By making the bright pattern so large that it completely covers the wave mark and the reticle mark, it is possible to prevent the reticle mark from being transferred onto the wave mark.

FIG. 2 is another configuration diagram of a reticle used in one embodiment of the present invention. In FIG. 2, °C indicates a case in which four pellets are arranged in a reticle, which is different from the case in which one pellet 'f' is arranged in a reticle in FIG. In the figure, 2' is the element area of one pellet, and in this case, the dimensions a' and b' for two pellets are the step amount. Therefore, the bright part turn 6' is the reticle mark 5'.
The same effect as shown in FIG. 1 can be obtained by arranging it at a distance b' in the y direction from .

Therefore, the present invention can be applied without being limited to the number of pellets configured within the reticle.

Note that in the present invention, the reticle mark is transferred only to the first exposed wafer mark, but not to other wafer marks, so the next reticle can be aligned with the wafer mark that has not been transferred, and the reticle mark is transferred to the first exposed wafer mark. The wave mark can also be made into a pattern that is not transferred by overlaying it with a bright pattern and flashing it before development.

Conventionally, only the 1/takele mark was formed on the reticle, but since the reticle pattern is transferred to the same position on all pellets formed on the wafer, there are as many wafer marks and reticle marks for alignment as there are reticles. It becomes necessary to form l
It was necessary to increase the area of the pellet, but in the present invention, in addition to the reticle mark, a bright pattern is placed outside the area of the element pattern on the reticle at a position that overlaps with the wafer mark when step exposure is performed.
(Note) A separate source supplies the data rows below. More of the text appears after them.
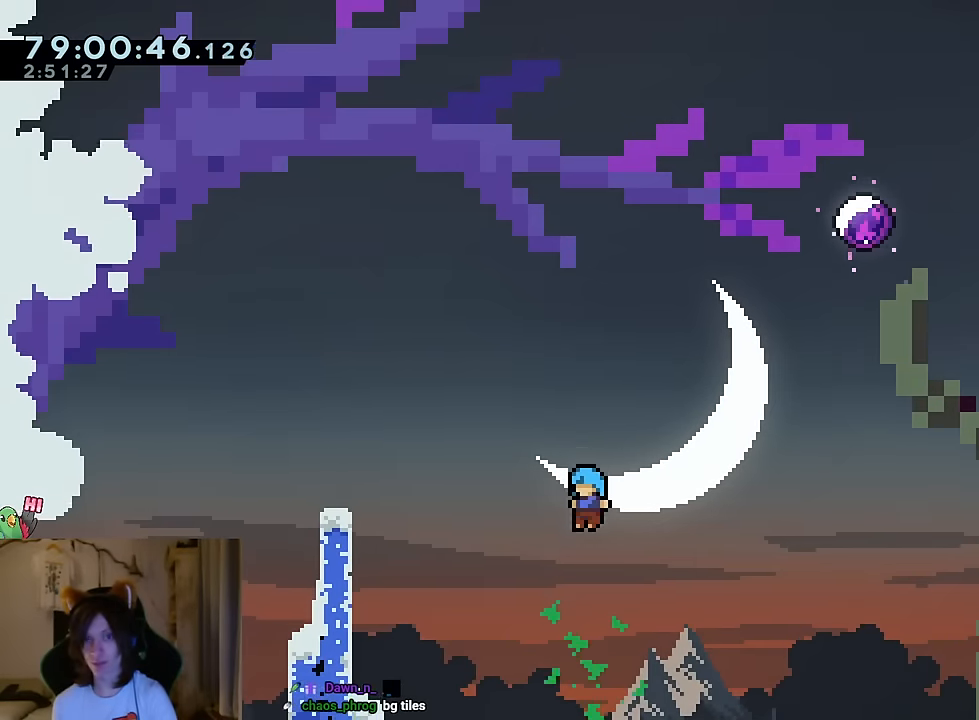
{"buttons": [], "left_stick": "center", "right_stick": "center", "events": [[167, "left_stick", "up-left"], [467, "left_stick", "center"]]}
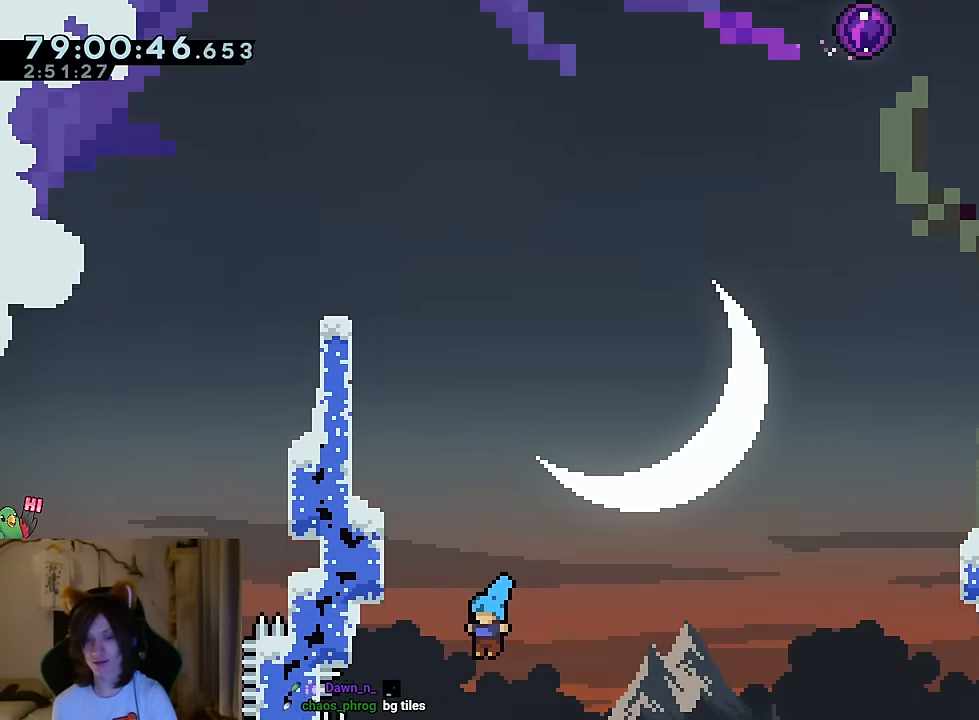
{"buttons": [], "left_stick": "left", "right_stick": "center"}
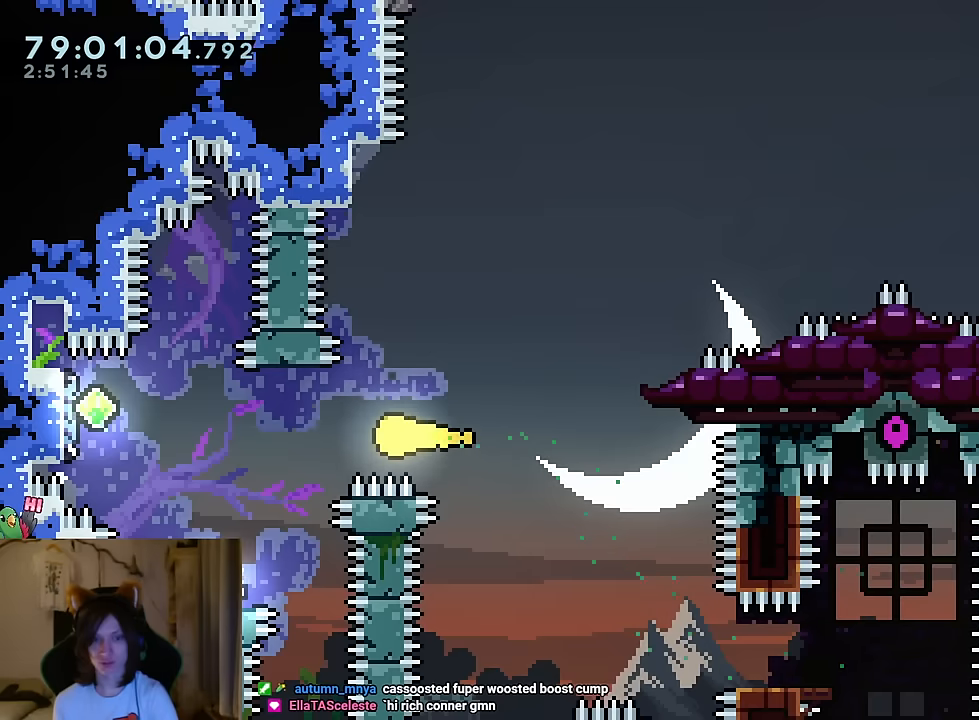
{"buttons": [], "left_stick": "right", "right_stick": "center", "events": [[467, "left_stick", "right"]]}
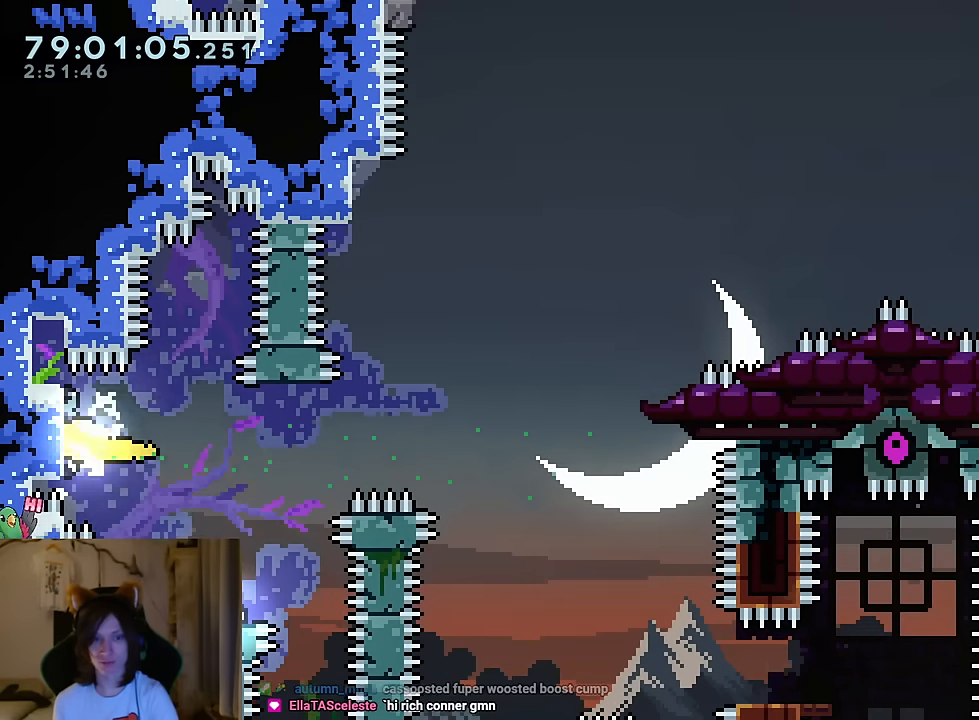
{"buttons": [], "left_stick": "down", "right_stick": "center", "events": [[16, "left_stick", "down-right"], [117, "left_stick", "down"]]}
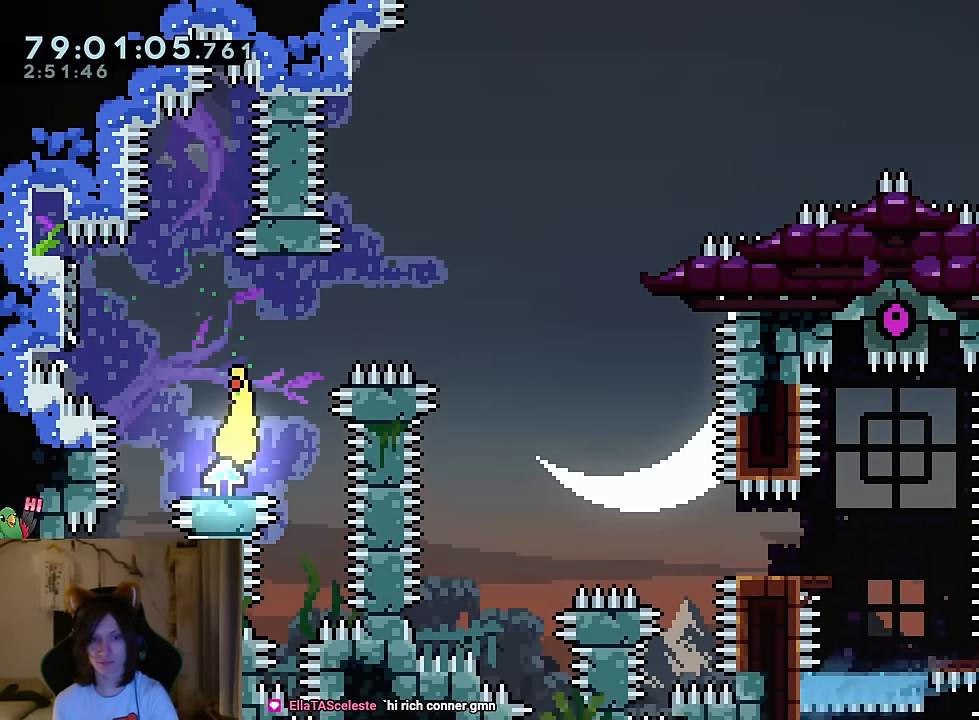
{"buttons": [], "left_stick": "up", "right_stick": "center", "events": [[167, "left_stick", "up-right"], [351, "left_stick", "up"]]}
The reticle is configured so that the mark is not transferred onto the wafer, and the wafer mark can be used for subsequent alignment, so only 91 72-ment marks are required per pellet or reticle, making it possible to reduce the pellet size. can.

〔Effect of the invention〕

As explained above, according to the present invention, it is possible to align a large number of reticle patterns with the minimum number of wafer marks and readicle marks, and as a result, it is possible to achieve pelletization of semiconductor devices. The effect is great.
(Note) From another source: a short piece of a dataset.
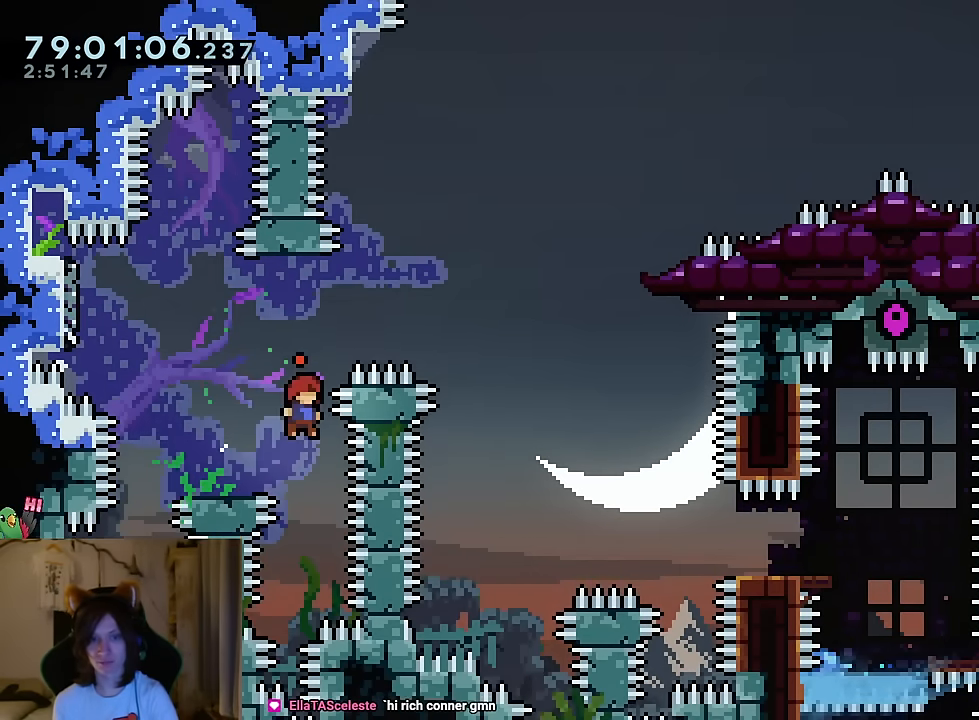
{"buttons": [], "left_stick": "center", "right_stick": "center", "events": [[133, "left_stick", "center"], [183, "R2", "down"], [317, "R2", "up"]]}
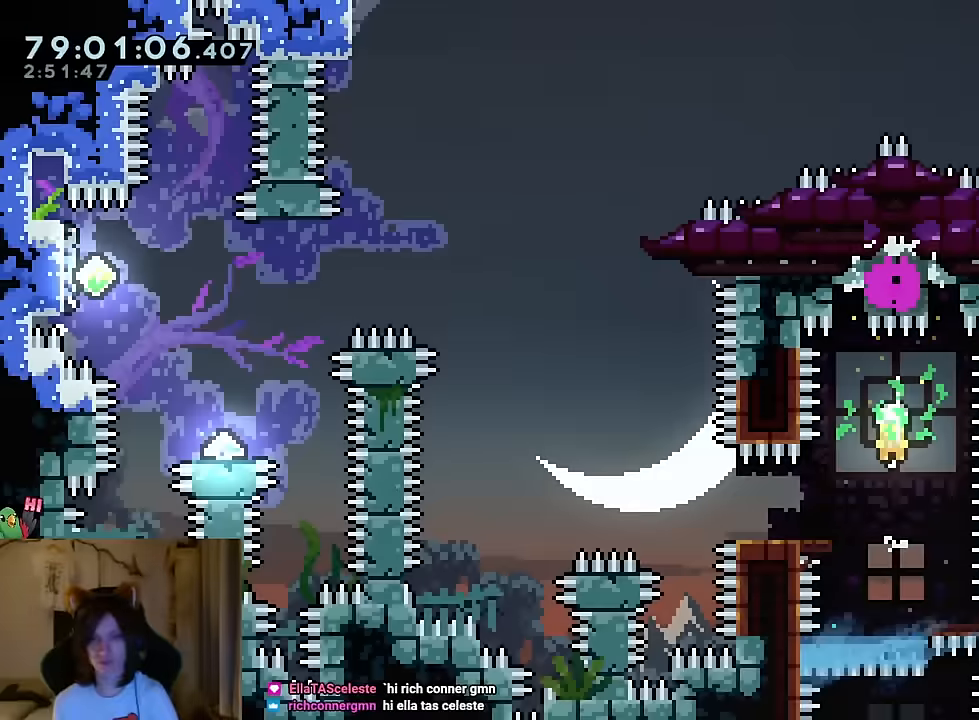
{"buttons": [], "left_stick": "down-left", "right_stick": "center", "events": [[134, "left_stick", "left"], [217, "left_stick", "down-left"]]}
[Brief explanation of drawings]

FIG. 1 is a block diagram of a reticle used in one embodiment of the present invention, and FIG. 2 is a block diagram of another reticle used in one embodiment of the present invention. 1...Glass plate, 2.2'...Element area, 3...Scripe line, 4...Dark area outside the element area, 5゜51 ...Reticle mark, 6.6'...Bright pattern, a, a
"""' x direction step amount, b, b'...
・Y direction step amount. Camellia 2

Claims (1)

[Claims] In a pattern alignment method using a reduction projection exposure apparatus, for a wafer having a wafer mark for die-by-die alignment in an element pattern area, a readicle mark for die-by-die alignment is placed on a reticle at a position corresponding to the wafer mark. When the reticle mark is aligned with the wafer mark, the next step is to arrange a bright pattern at the position of the wafer mark where the reticle mark overlaps and in an area outside the area of the element pattern, and align the wafer mark with the wafer mark. A pattern alignment method characterized in that the reticle mark is aligned and step exposure is performed to prevent the reticle mark from being transferred onto the wafer mark.